When Delphi filed for bankruptcy October 8, investors had to start assessing their losses on more than $2 billion in the auto parts maker’s bonds, which have recently traded at around 60% of their face value. As bad as that is, there is more. Looming over the market like an invisible and unpredictable giant is an estimated $25 billion in credit derivatives, a form of insurance whose value is directly linked to the ups and downs of Delphi debt.
What happens to these complex contracts as the underlying bonds plunge in value? Will ripple effects amplify the Delphi damage, spreading harm to institutional and individual investors who otherwise have no stake in Delphi?
The Delphi situation points to a broader question: Is the credit derivative market, which grew from next to nothing in the mid-1990s to an estimated $5 trillion at the end of 2004 — and is perhaps more than twice that size today — pumping new, poorly-understood risk into the financial markets? Or are these exotic products helping to mitigate the shock from corporate crises, as their proponents claim?
“They’re huge, and they have grown very rapidly,” said Wharton finance professor Richard J. Herring, describing credit-derivatives products. “In principle, they are redistributing risk,” he noted, adding that in the past few years, credit derivatives have helped the financial markets weather storms like the bankruptcies of Enron, WorldCom and Parmalat as well as Argentina’s debt default.

Recorded information:
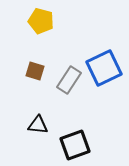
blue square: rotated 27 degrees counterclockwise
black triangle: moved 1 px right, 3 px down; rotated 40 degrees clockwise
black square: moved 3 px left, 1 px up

Exercise: Transcribe the passage of the article on Delphi and credit derivatives between "When Delphi filed" and "of Delphi debt.", inclusive.

Task response:
When Delphi filed for bankruptcy October 8, investors had to start assessing their losses on more than $2 billion in the auto parts maker’s bonds, which have recently traded at around 60% of their face value. As bad as that is, there is more. Looming over the market like an invisible and unpredictable giant is an estimated $25 billion in credit derivatives, a form of insurance whose value is directly linked to the ups and downs of Delphi debt.